Même en l'absence de complication majeure, un stress post-traumatique peut survenir. Artfoliophoto / iStock / Getty Images Plus / via Getty Images
Un trouble de stress post-traumatique peut survenir après un vécu complexe de la grossesse ou de l'accouchement, même si aucun incident majeur ni complication n'a été perçu par les soignants, a rappelé Alizée Froeliger du CHU de Bordeaux. Le déclenchement du travail est une intervention fréquente (plus d'un quart des accouchements en 2021) qui est possiblement associée à une altération de la santé mentale maternelle après l'accouchement.
Dans une précédente analyse secondaire de l'essai TRAAP1, conçu pour évaluer l'acide tranexamique en prévention de l'hémorragie du post-partum dans 15 maternités françaises, Alizée Froeliger et ses collègues avaient établi qu'une femme sur 20, à risque obstétrical normal, ayant une grossesse monofœtale, avec tentative d'accouchement par voie basse après 35 semaines d'aménorrhée, présentait un profil d'état de stress post-traumatique deux mois après son accouchement.
Ils se sont cette fois intéressés à une sous-cohorte incluant exclusivement les accouchements par voie basse après déclenchement du travail, soit 794 participantes (20,4%) sur les 3.891 incluses dans l'essai initial. L'évaluation psychologique à deux mois post-partum était une analyse secondaire préspécifiée dans la conception de l'étude.
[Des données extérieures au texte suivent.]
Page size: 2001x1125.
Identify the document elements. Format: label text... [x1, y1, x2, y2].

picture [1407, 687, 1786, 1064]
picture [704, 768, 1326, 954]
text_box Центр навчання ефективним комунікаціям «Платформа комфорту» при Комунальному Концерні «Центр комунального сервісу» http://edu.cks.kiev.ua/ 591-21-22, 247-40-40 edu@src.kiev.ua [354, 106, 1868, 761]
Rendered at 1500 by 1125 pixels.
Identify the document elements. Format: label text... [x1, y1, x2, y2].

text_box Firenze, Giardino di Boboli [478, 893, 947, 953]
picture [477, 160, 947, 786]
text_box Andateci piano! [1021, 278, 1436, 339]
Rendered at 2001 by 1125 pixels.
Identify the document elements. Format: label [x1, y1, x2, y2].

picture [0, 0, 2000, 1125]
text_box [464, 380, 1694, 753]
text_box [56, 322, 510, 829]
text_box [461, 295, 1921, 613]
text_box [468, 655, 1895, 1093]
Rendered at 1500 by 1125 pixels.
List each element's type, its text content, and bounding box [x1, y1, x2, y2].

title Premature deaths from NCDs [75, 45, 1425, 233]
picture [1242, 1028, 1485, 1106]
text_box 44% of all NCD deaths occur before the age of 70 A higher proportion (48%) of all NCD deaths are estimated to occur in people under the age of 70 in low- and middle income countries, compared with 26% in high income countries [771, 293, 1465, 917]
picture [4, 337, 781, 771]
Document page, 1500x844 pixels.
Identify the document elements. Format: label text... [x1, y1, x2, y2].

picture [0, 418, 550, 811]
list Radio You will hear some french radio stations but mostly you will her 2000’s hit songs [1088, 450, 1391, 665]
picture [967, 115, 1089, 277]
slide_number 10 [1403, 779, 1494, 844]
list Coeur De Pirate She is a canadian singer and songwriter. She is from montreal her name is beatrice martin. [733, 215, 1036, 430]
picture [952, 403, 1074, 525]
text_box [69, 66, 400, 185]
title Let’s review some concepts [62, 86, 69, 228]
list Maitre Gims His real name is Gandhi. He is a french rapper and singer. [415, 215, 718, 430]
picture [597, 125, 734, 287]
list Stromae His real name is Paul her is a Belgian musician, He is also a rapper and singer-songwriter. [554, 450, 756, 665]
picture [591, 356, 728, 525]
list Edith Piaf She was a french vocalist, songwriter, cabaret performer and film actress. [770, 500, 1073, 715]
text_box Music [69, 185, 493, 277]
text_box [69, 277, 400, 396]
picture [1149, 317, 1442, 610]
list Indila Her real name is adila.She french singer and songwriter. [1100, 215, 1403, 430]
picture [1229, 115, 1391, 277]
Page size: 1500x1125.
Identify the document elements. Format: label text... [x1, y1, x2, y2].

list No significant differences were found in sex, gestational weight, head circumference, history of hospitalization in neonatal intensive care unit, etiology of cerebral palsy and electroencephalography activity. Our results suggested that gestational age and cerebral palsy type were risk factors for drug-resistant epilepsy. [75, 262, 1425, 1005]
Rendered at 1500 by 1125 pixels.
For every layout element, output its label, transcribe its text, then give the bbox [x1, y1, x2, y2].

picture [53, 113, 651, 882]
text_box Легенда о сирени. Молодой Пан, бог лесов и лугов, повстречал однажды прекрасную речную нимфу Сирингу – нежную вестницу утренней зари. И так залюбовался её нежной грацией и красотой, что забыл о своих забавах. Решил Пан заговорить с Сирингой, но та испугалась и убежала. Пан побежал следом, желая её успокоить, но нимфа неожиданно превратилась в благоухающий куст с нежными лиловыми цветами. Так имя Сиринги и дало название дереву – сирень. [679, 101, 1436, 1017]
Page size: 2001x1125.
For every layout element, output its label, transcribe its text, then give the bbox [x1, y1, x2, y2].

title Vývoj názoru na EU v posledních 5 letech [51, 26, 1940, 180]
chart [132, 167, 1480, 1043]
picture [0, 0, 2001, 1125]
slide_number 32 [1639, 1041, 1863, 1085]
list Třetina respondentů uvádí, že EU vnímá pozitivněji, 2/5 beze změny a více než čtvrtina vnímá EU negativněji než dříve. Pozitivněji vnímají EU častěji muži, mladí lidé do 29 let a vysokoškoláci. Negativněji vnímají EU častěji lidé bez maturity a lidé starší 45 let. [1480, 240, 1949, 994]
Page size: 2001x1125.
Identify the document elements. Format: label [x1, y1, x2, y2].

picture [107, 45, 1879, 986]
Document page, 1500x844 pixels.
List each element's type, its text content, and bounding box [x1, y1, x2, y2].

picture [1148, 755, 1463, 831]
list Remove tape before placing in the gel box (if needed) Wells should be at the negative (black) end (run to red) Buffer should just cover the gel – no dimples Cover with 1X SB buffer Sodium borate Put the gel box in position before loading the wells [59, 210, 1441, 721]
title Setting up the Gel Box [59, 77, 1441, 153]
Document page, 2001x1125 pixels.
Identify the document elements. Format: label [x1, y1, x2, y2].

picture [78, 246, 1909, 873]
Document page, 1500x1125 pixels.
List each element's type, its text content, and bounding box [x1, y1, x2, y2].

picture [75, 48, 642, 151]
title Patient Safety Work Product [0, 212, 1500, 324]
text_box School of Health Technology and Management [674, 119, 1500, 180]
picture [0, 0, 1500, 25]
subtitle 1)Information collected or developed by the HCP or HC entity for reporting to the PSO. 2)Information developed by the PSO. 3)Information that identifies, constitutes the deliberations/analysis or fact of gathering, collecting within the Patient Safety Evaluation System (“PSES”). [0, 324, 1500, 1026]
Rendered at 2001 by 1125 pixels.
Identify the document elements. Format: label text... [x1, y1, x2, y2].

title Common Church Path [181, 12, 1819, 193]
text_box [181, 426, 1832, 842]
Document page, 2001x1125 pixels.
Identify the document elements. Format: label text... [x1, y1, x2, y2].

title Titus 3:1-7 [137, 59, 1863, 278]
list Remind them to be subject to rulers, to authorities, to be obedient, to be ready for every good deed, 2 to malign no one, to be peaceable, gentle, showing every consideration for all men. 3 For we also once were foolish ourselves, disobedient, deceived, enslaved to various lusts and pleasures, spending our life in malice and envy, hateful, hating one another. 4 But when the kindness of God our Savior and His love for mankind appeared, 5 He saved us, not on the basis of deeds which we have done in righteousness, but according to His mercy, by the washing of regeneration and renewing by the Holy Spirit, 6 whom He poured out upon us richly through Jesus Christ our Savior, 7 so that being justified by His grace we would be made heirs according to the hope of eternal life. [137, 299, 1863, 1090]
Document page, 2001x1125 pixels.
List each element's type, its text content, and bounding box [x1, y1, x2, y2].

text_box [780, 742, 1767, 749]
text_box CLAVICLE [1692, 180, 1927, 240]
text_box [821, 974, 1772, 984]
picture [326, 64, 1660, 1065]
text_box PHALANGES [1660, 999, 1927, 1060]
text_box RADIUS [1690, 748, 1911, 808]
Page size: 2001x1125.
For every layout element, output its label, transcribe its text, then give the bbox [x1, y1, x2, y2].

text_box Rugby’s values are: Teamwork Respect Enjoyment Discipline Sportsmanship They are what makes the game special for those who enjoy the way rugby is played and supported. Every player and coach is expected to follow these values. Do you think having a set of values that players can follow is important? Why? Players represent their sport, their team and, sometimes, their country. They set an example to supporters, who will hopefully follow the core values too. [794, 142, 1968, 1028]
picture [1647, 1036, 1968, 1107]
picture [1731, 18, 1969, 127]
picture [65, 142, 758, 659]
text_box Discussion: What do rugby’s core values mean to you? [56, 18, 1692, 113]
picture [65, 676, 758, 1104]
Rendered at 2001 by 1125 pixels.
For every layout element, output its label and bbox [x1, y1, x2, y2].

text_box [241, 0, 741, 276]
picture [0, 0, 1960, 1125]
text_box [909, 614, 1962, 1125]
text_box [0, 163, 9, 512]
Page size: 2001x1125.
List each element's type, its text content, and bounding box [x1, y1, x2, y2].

Deux auto-questionnaires psychométriques évaluant les symptômes du trouble de stress post-traumatique (IES-R et TES) ont été soumis deux mois après l'accouchement. La présence de tels symptômes était définie par un score IES-R ≥ 22 et la présence de critères symptômes de l'échelle TES.
Sur les 794 patientes ayant eu un déclenchement du travail, 560 (70,5%) ont rempli les questionnaires.
La prévalence corrigée de symptômes de trouble de stress post-traumatique était de 10,6%, après application d'une pondération inverse pour corriger le biais de non-réponse.
Plusieurs facteurs associés à un plus grand risque de trouble de stress post-traumatique ont été identifiés : un pays de naissance maternelle hors Europe (odds ratio [OR] = 2,6 en cas de naissance en Afrique du Nord ; 3,3 en Afrique subsaharienne), des antécédents psychiatriques (OR = 3,0), une indication fœtale de déclenchement (OR = 2,6), la maturation cervicale (OR = 1,9), une hémorragie du post-partum ≥ 1.000 mL (OR = 4,9) et le fait d'avoir un mauvais souvenir de l'accouchement à J2 (OR = 3,5).
"Les retombées de ce travail sont d'informer les soignants de la prévalence relativement importante des symptômes de stress après des événements obstétricaux que l'on peut considérer parfois comme non sévères", l'accouchement par voie basse après déclenchement étant considéré comme un succès du point de vue du soignant, a commenté la chercheuse.
Des sous-groupes de femmes à risque ont aussi été identifiés : outre certains facteurs de vulnérabilité, des facteurs obstétricaux liés au déclenchement (une indication fœtale de déclenchement, la maturation cervicale, une hémorragie du post-partum sévère) peuvent augmenter ce risque, a-t-elle résumé.
Cela peut aider les soignants à identifier les femmes à risque qui pourraient bénéficier d'un dépistage et d'une intervention précoce en post-partum, a-t-elle conclu.
D'après une dépêche publiée dans APMnews le 23 octobre 2025.